Pierre was the only son of an affluent, and haughty widow; a lady who
externally furnished a singular example of the preservative and
beautifying influences of unfluctuating rank, health, and wealth, when
joined to a fine mind of medium culture, uncankered by any inconsolable
grief, and never worn by sordid cares. In mature age, the rose still
miraculously clung to her cheek; litheness had not yet completely
uncoiled itself from her waist, nor smoothness unscrolled itself from
her brow, nor diamondness departed from her eyes.

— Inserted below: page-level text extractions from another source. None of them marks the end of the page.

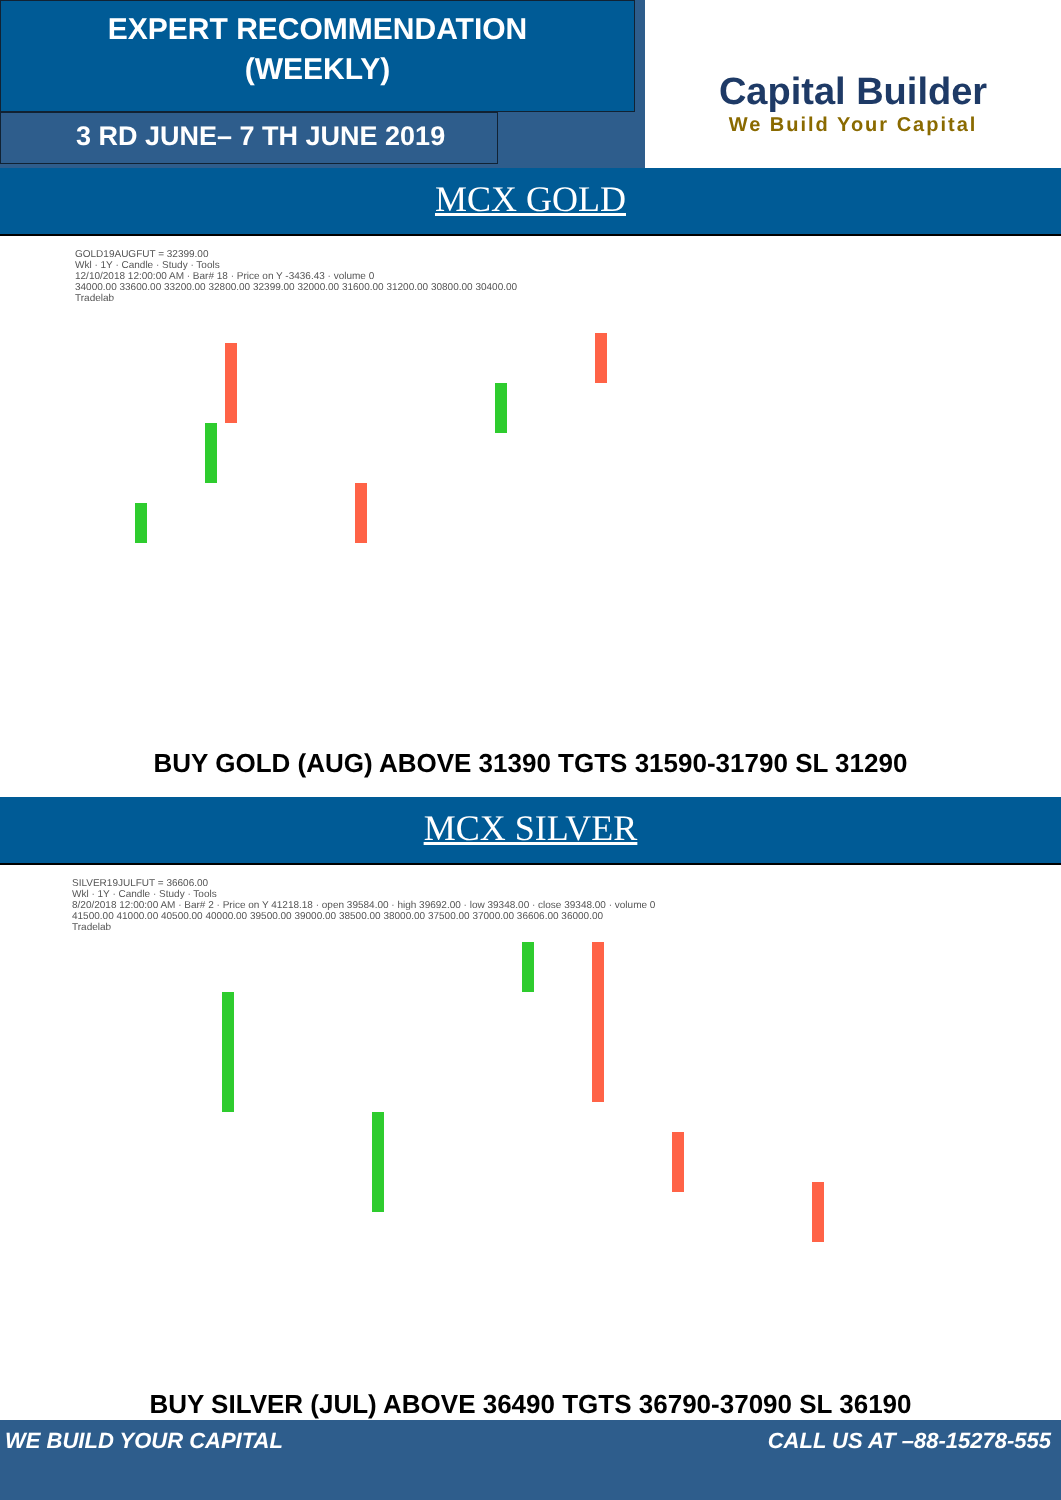EXPERT RECOMMENDATION
(WEEKLY)
3 RD JUNE– 7 TH JUNE 2019
Capital Builder
We Build Your Capital
MCX GOLD
GOLD19AUGFUT = 32399.00
Wkl · 1Y · Candle · Study · Tools
12/10/2018 12:00:00 AM · Bar# 18 · Price on Y -3436.43 · volume 0
34000.00 33600.00 33200.00 32800.00 32399.00 32000.00 31600.00 31200.00 30800.00 30400.00
Tradelab
BUY GOLD (AUG) ABOVE 31390 TGTS 31590-31790 SL 31290
MCX SILVER
SILVER19JULFUT = 36606.00
Wkl · 1Y · Candle · Study · Tools
8/20/2018 12:00:00 AM · Bar# 2 · Price on Y 41218.18 · open 39584.00 · high 39692.00 · low 39348.00 · close 39348.00 · volume 0
41500.00 41000.00 40500.00 40000.00 39500.00 39000.00 38500.00 38000.00 37500.00 37000.00 36606.00 36000.00
Tradelab
BUY SILVER (JUL) ABOVE 36490 TGTS 36790-37090 SL 36190
WE BUILD YOUR CAPITAL CALL US AT –88-15278-555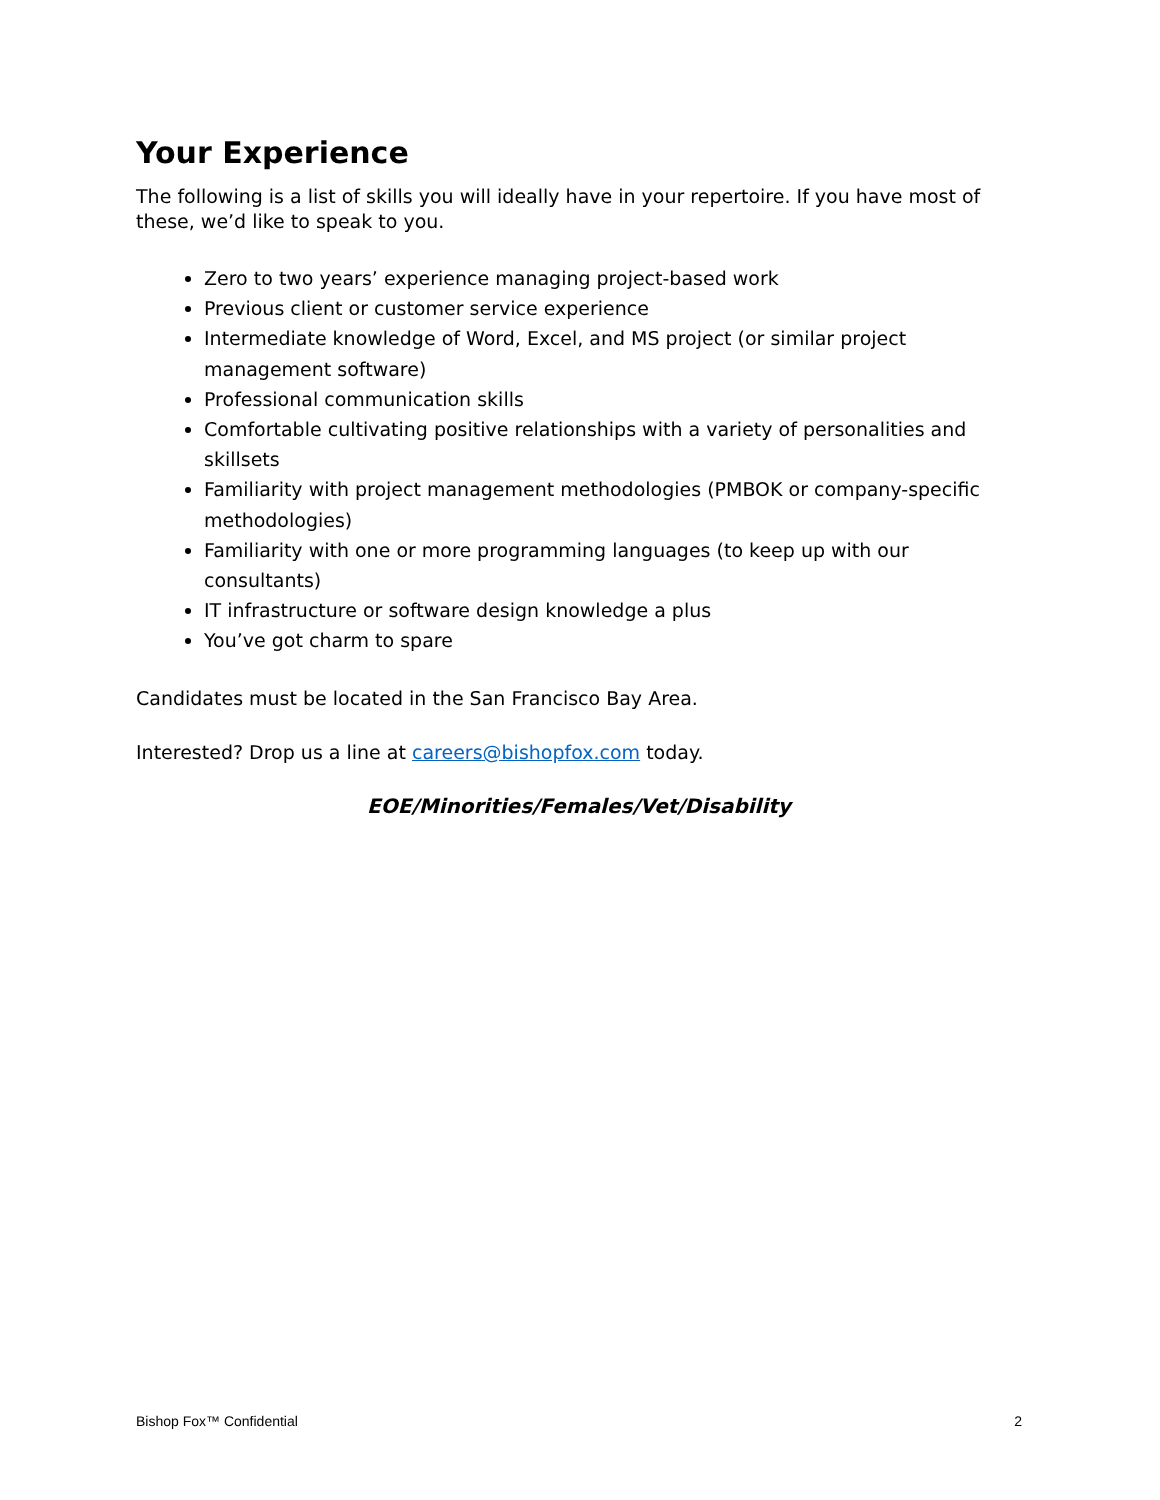Your Experience
The following is a list of skills you will ideally have in your repertoire. If you have most of these, we’d like to speak to you.
Zero to two years’ experience managing project-based work
Previous client or customer service experience
Intermediate knowledge of Word, Excel, and MS project (or similar project management software)
Professional communication skills
Comfortable cultivating positive relationships with a variety of personalities and skillsets
Familiarity with project management methodologies (PMBOK or company-specific methodologies)
Familiarity with one or more programming languages (to keep up with our consultants)
IT infrastructure or software design knowledge a plus
You’ve got charm to spare
Candidates must be located in the San Francisco Bay Area.
Interested? Drop us a line at careers@bishopfox.com today.
EOE/Minorities/Females/Vet/Disability
Bishop Fox™ Confidential 2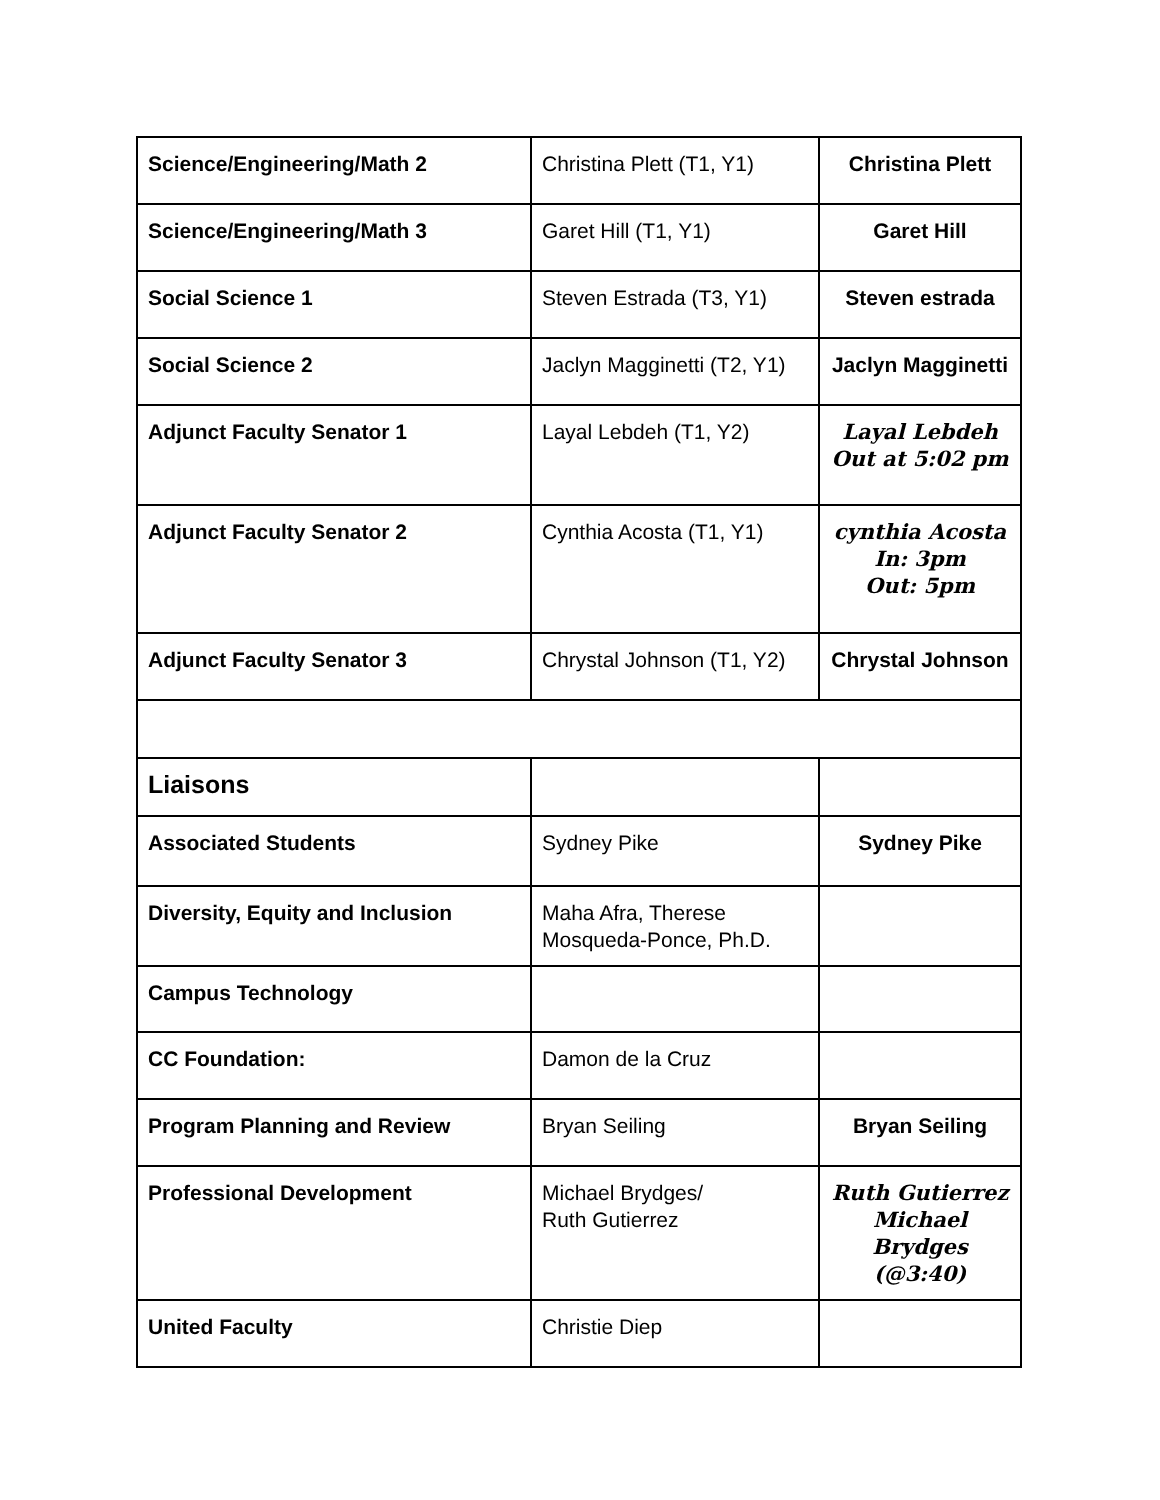| Science/Engineering/Math 2 | Christina Plett (T1, Y1) | Christina Plett |
| Science/Engineering/Math 3 | Garet Hill (T1, Y1) | Garet Hill |
| Social Science 1 | Steven Estrada (T3, Y1) | Steven estrada |
| Social Science 2 | Jaclyn Magginetti (T2, Y1) | Jaclyn Magginetti |
| Adjunct Faculty Senator 1 | Layal Lebdeh (T1, Y2) | Layal Lebdeh Out at 5:02 pm |
| Adjunct Faculty Senator 2 | Cynthia Acosta (T1, Y1) | cynthia Acosta In: 3pm Out: 5pm |
| Adjunct Faculty Senator 3 | Chrystal Johnson (T1, Y2) | Chrystal Johnson |
| Liaisons | | |
| Associated Students | Sydney Pike | Sydney Pike |
| Diversity, Equity and Inclusion | Maha Afra, Therese Mosqueda-Ponce, Ph.D. | |
| Campus Technology | | |
| CC Foundation: | Damon de la Cruz | |
| Program Planning and Review | Bryan Seiling | Bryan Seiling |
| Professional Development | Michael Brydges/ Ruth Gutierrez | Ruth Gutierrez Michael Brydges (@3:40) |
| United Faculty | Christie Diep | |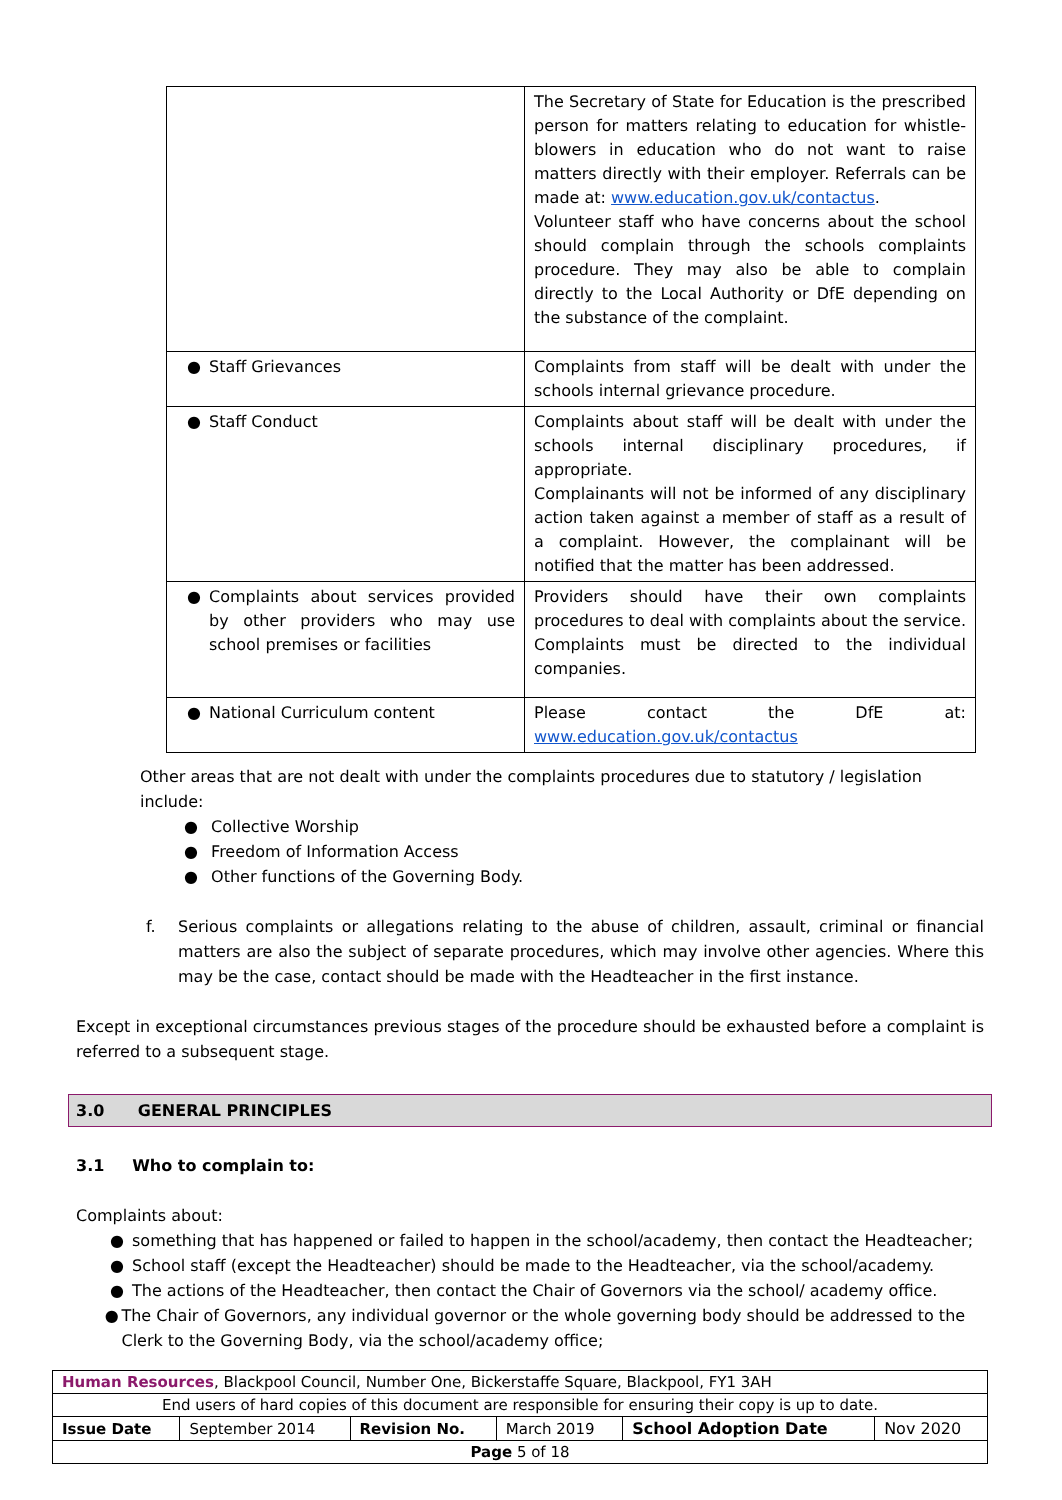| | The Secretary of State for Education is the prescribed person for matters relating to education for whistle-blowers in education who do not want to raise matters directly with their employer. Referrals can be made at: www.education.gov.uk/contactus . Volunteer staff who have concerns about the school should complain through the schools complaints procedure. They may also be able to complain directly to the Local Authority or DfE depending on the substance of the complaint. |
| ● Staff Grievances | Complaints from staff will be dealt with under the schools internal grievance procedure. |
| ● Staff Conduct | Complaints about staff will be dealt with under the schools internal disciplinary procedures, if appropriate. Complainants will not be informed of any disciplinary action taken against a member of staff as a result of a complaint. However, the complainant will be notified that the matter has been addressed. |
| ● Complaints about services provided by other providers who may use school premises or facilities | Providers should have their own complaints procedures to deal with complaints about the service. Complaints must be directed to the individual companies. |
| ● National Curriculum content | Please contact the DfE at: www.education.gov.uk/contactus |
Other areas that are not dealt with under the complaints procedures due to statutory / legislation include:
● Collective Worship
● Freedom of Information Access
● Other functions of the Governing Body.
f. Serious complaints or allegations relating to the abuse of children, assault, criminal or financial matters are also the subject of separate procedures, which may involve other agencies. Where this may be the case, contact should be made with the Headteacher in the first instance.
Except in exceptional circumstances previous stages of the procedure should be exhausted before a complaint is referred to a subsequent stage.
3.0 GENERAL PRINCIPLES
3.1 Who to complain to:
Complaints about:
● something that has happened or failed to happen in the school/academy, then contact the Headteacher;
● School staff (except the Headteacher) should be made to the Headteacher, via the school/academy.
● The actions of the Headteacher, then contact the Chair of Governors via the school/ academy office.
● The Chair of Governors, any individual governor or the whole governing body should be addressed to the Clerk to the Governing Body, via the school/academy office;
| Human Resources , Blackpool Council, Number One, Bickerstaffe Square, Blackpool, FY1 3AH | | | | | |
| End users of hard copies of this document are responsible for ensuring their copy is up to date. | | | | | |
| Issue Date | September 2014 | Revision No. | March 2019 | School Adoption Date | Nov 2020 |
| Page 5 of 18 | | | | | |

So that when lit up
and bediademed by ball-room lights, Mrs. Glendinning still eclipsed far
younger charms, and had she chosen to encourage them, would have been
followed by a train of infatuated suitors, little less young than her
own son Pierre.
But a reverential and devoted son seemed lover enough for this widow
Bloom; and besides all this, Pierre when namelessly annoyed, and
sometimes even jealously transported by the too ardent admiration of the
handsome youths, who now and then, caught in unintended snares, seemed
to entertain some insane hopes of wedding this unattainable being;
Pierre had more than once, with a playful malice, openly sworn, that the
man--gray-beard, or beardless--who should dare to propose marriage to
his mother, that man would by some peremptory unrevealed agency
immediately disappear from the earth.
This romantic filial love of Pierre seemed fully returned by the
triumphant maternal pride of the widow, who in the clear-cut lineaments
and noble air of the son, saw her own graces strangely translated into
the opposite sex. There was a striking personal resemblance between
them; and as the mother seemed to have long stood still in her beauty,
heedless of the passing years; so Pierre seemed to meet her half-way,
and by a splendid precocity of form and feature, almost advanced himself
to that mature stand-point in Time, where his pedestaled mother so long
had stood. In the playfulness of their unclouded love, and with that
strange license which a perfect confidence and mutual understanding at
all points, had long bred between them, they were wont to call each
other brother and sister. Both in public and private this was their
usage; nor when thrown among strangers, was this mode of address ever
suspected for a sportful assumption; since the amaranthiness of Mrs.
Glendinning fully sustained this youthful pretension.--Thus freely and
lightsomely for mother and son flowed on the pure joined current of
life. But as yet the fair river had not borne its waves to those
sideways repelling rocks, where it was thenceforth destined to be
forever divided into two unmixing streams.